Friday, 29 June 2018

Shame & Disappointment

One of the blue Distress cards is titled "Ashamed". I've had my moments but I generally don't score too badly with this emotion on the Moodscope test. Why is that? Because I suspect I'm just as fallible as you. My past may have been easier than yours or it may have been worse, either way, I don't "do" shame.

Or rather, I'm not prone to it. There are a couple of points:

Shame is different from Guilt. Shame is about hiding. It's a bit like Guilt in that respect. You want to get out of the spotlight, or any light, and get away from anyone looking at you. At this point shame shares something called "experiential avoidance" with so many of our negative emotions and drivers of pain. Experiential avoidance is truly a Big Subject but the basic point is simple: if it hurts then it's "natural" to try to avoid it. #LotsOfWaysToAvoidIt #DrinkTooMuch

Back to Shame. Given that I don't do Shame, and given that I'm human... what do I "do"?

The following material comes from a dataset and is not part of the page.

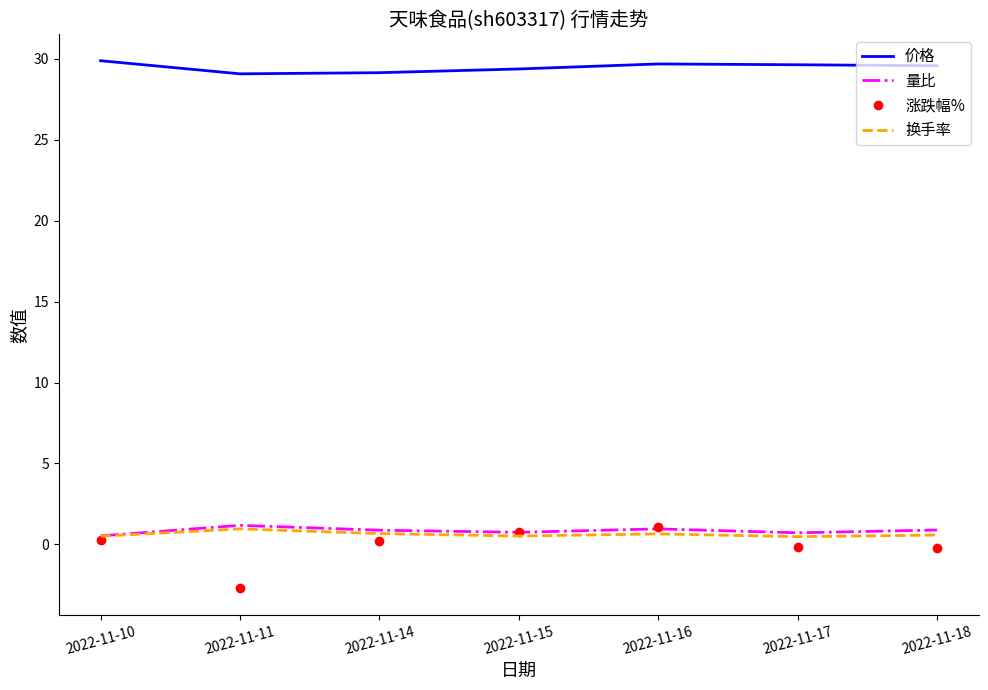

What is the difference between the maximum and minimum values in the 价格 series?

0.8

Disappointment is arguably the healthier side of Shame. When I've acted in a way which falls way short of my ideal I don't feel shame I feel disappointed in myself. Funnily enough one of the advantages of my type of social anxiety is that you don't have a group of others who might shun you. (Or at least you're spared the thought that they might.)  #BillyNoMates

Shame, no; Disappointment, yes.

I offer this alternative way of thinking for those who do the Moodscope test on a regular basis and who may notice that you're not prone to some of the emotions. If you were taking it as one-off, or as part of research, then absolutely one should follow the instructions precisely. But if you do the test daily you get very familiar with it. Any outcome measure, including the PANAS on which the Moodscope test is based, is not perfect. (It has no card for "Jealousy" for instance and personally I'm massively prone to this emotion so must work hard to handle it — but the PANAS omitted it.) However, I think an argument can be made that if you are very familiar with the test, and regularly translate, for example Ashamed -> Disappointment, then you'll have useful *personal* data.

Does anyone else make these personal interpretations of the Moodscope cards?